▶ Information shown:
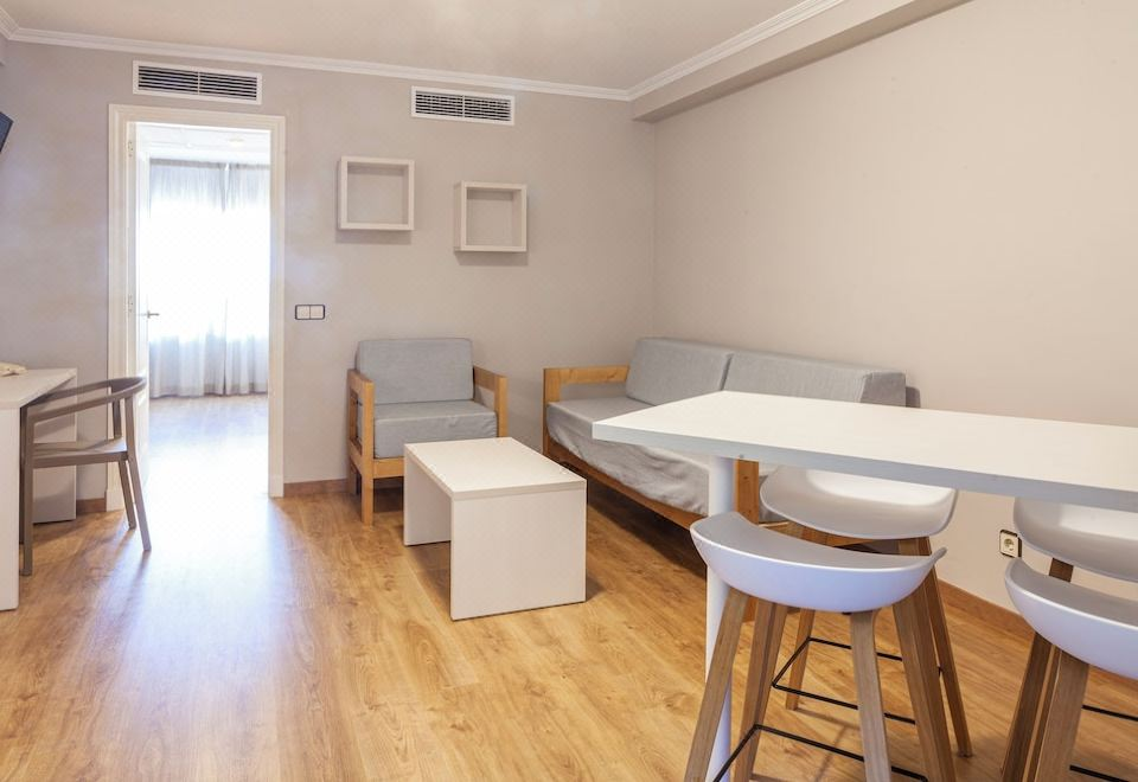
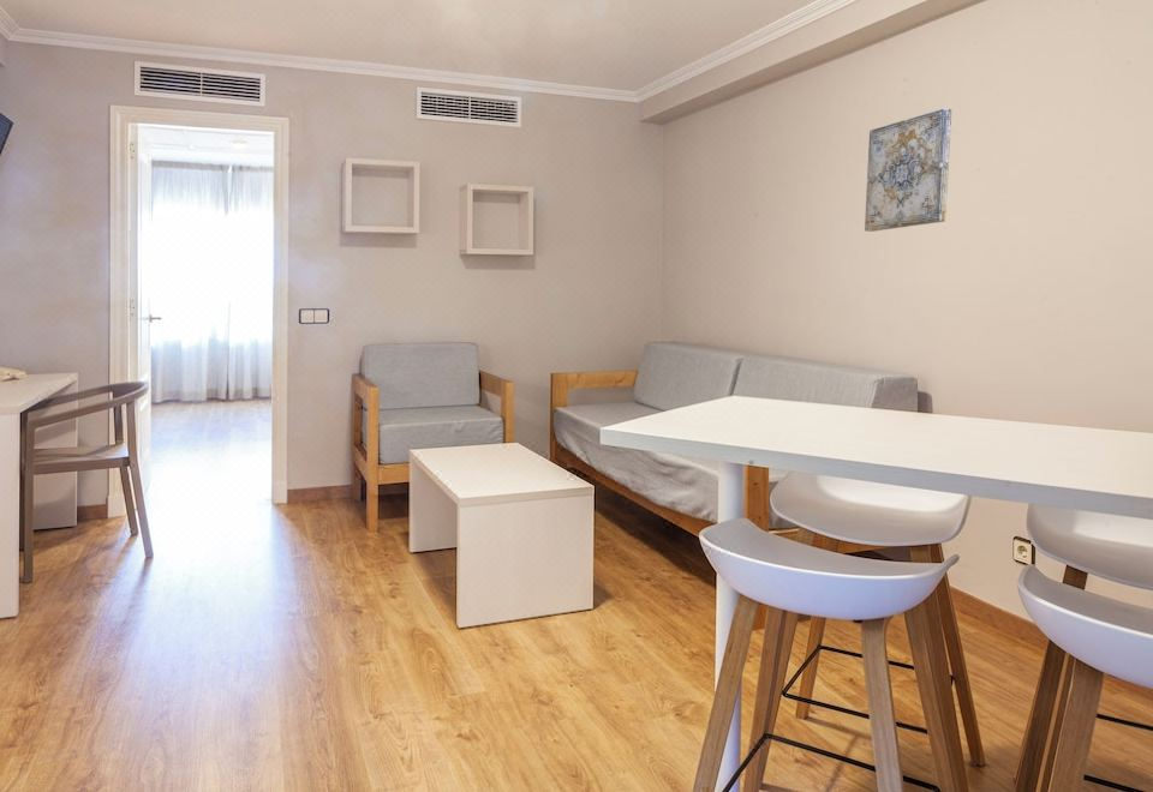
+ wall art [864,107,952,233]
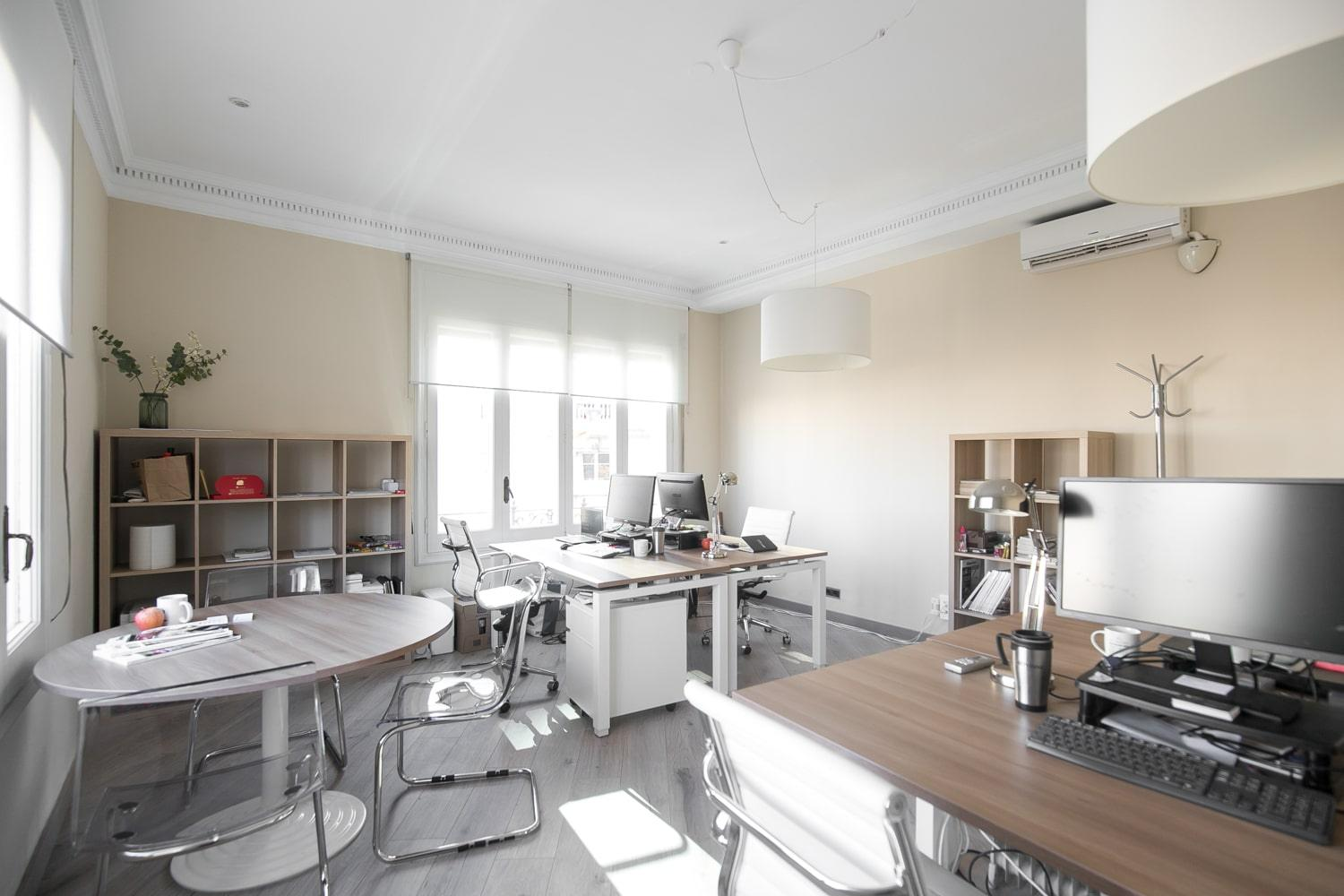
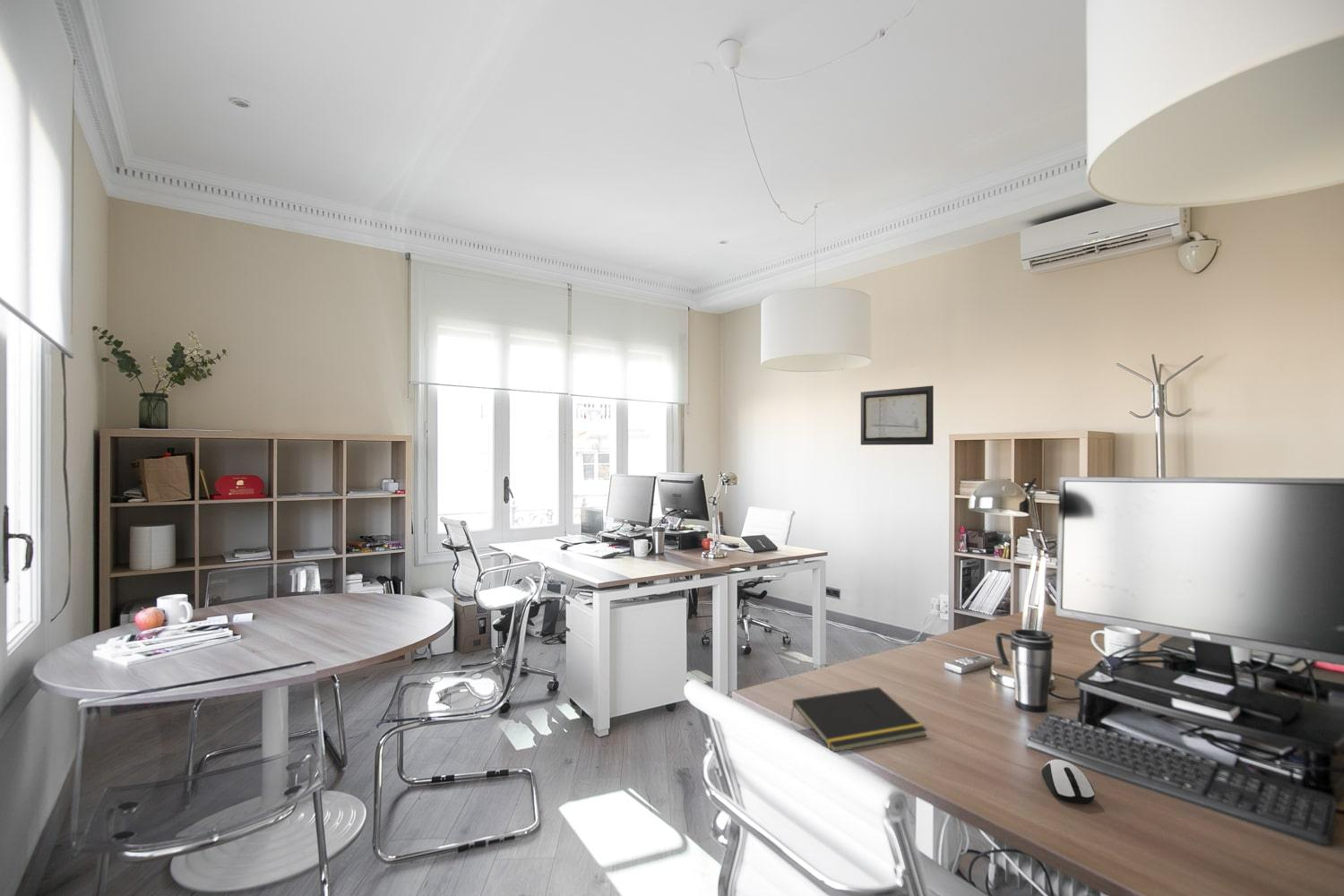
+ wall art [860,384,935,446]
+ computer mouse [1041,759,1096,804]
+ notepad [789,686,928,753]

▶ About this task:
Make an exact copy of the listing. Do not carry over its pictures.

▶ Answer for this exercise:
+ wall art [864,107,952,233]
+ wall art [860,384,935,446]
+ computer mouse [1041,759,1096,804]
+ notepad [789,686,928,753]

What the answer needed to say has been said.